Eli Tomac needed a change, and he was going to get one, like it or not. There was too much rain to ride in California, so he headed all the way out to Arizona Cycle Park to get some riding in. The Monster Energy Kawasaki team says they only made the trek from California to Arizona to avoid the rain, but they might have stumbled onto something else. The new environment might have helped break them out of the mold. Instead of a perfect, manicured, groomed and pristine factory track, Tomac and company found a track that had multiple race lines built in, and bumps that more closely resembled a real SX race track late in the main. In fact, Austin White, whose parents own the track, tells us he was about to jump in the bobcat and fix a corner, and Tomac told him not to, because the ruts and lines in the corners felt more like racing lines.
Monster Energy Kawasaki team manager Dan Fahey told me the move to Arizona for the week was first made strictly due to weather, but it might have turned out for the best for other reasons anyway.
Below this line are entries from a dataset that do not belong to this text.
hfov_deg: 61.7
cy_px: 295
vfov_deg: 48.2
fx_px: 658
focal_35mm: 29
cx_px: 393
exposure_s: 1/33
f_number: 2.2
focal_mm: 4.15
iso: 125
Tomac and the team made big bike changes for round four, and all of those changes wrapped up to a dominant victory on Saturday night.
White told us that Weston Peick was the first of the top riders to hit ACP during the California rain a few weeks ago. When more rain came, the track promoted things a bit, and the crowd grew.
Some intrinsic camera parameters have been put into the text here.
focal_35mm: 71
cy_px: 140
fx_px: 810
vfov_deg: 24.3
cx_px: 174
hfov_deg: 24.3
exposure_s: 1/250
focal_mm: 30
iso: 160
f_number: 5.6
“The first day we had 15 guys, it was like [Shane] McElrath and [Austin] Forkner, it was pretty good,” says White. “But then the next day everyone was hitting me up. The second day was out of control; it was like 22 guys. Everyone showed up—GEICO, Kawi—I guess that’s when it went all crazy. Then on Thursday, my dad said there were like 30 guys out there! But I guess that’s kind of like a regular race day, anyway.”
What’s crazy is that while all these guys were busting out laps at Arizona Cycle Park, a second track in the state, Motoland, also did some hosting. Justin Brayton was the ring leader for that group, and he, like Tomac, thinks jumping on a different track helped him make better decisions on bike setup.
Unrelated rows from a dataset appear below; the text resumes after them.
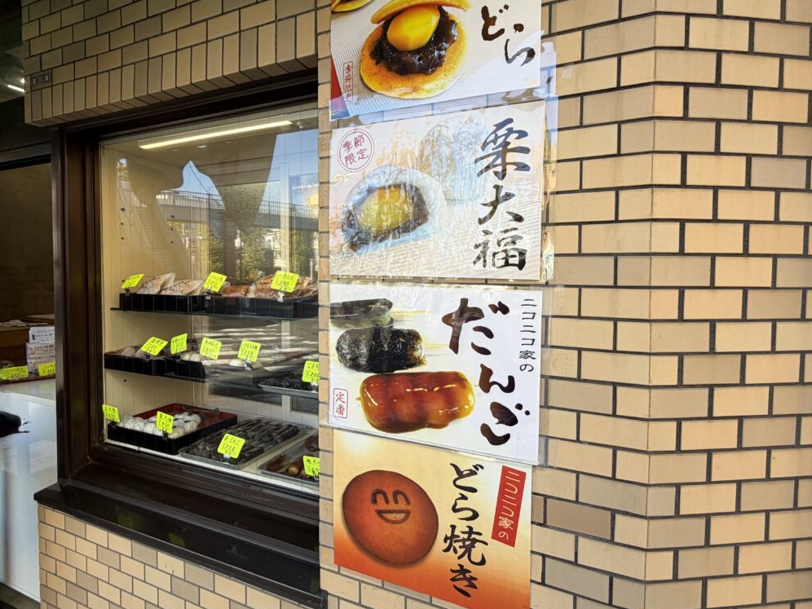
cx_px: 406
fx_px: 422
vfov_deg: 71.5
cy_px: 288
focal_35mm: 18
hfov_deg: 87.8
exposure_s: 1/100
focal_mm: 2.22
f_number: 2.2
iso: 20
“Honestly, some of the time at the test track, we do so many laps on that, they could throw us a setting that is totally [out of] left field and we ride it okay because we know the track so well,” Brayton says. “We know exactly where this hole is or that hole is. We know exactly how to hit this rhythm.”
After Anaheim 1, Brayton, Ken Roczen, and Cole Seely flew out to Arizona to ride Motoland, while Honda HRC’s Lars Lindstrom and Andrew Short drove some bikes out for them (and Shorty hopped on and did some testing, too).
Brayton described the Arizona runs with Seely and Roczen as a “guy’s trip,” complete with some training, riding, and rounds of Top Golf when it was over.
“It was really, really fun,” he says.
When it rained again before Phoenix, Brayton asked Seely if he wanted to do it again (sadly, Roczen wasn’t going to be making the trip this time), and they decided to go for it since they had to go to Arizona for the race anyway.
“If we didn’t have to race in Arizona, we might have gone to the Alessi’s track in the high desert in California, but since we had to be there it made sense. We played Top Golf again and had a good time.”
Brayton first made the Arizona trek way back in 2007, when he had just joined the MDK KTM team. He drove out there with Tyler Keefe, today the team manager for Troy Lee Designs/Red Bull KTM, but back then a privateer racer.
“Troy let me borrow a box van to drive out there,” says Keefe. “I ran that box van out of gas! And I scraped the roof at a gas station!”
“I’m pretty sure from what I’ve heard Ted Campbell back in the day had this track built,” said Brayton. “So it’s an older track for sure but it’s been redone a couple times and groomed a little bit here and there. But it’s the exact same layout as when I came over with Tyler Keefe in ’07. It’s actually really good. There were holes in this track. The whoops were super nasty. So it’s kind of like the race, honestly.
“With longer main events like tonight if you went and looked there’s holes and the whoops get kind of nasty,” he continued. “So it’s actually better. Sometimes it’s nice to go to the test track and pound out your laps and get out of there. But for me I love riding different places. I think you get more of a feel for your bike and your body reacts a little bit different. It could be a little bit tougher. You hang on a little bit tighter. You just don’t know it as well, and that’s a good thing.”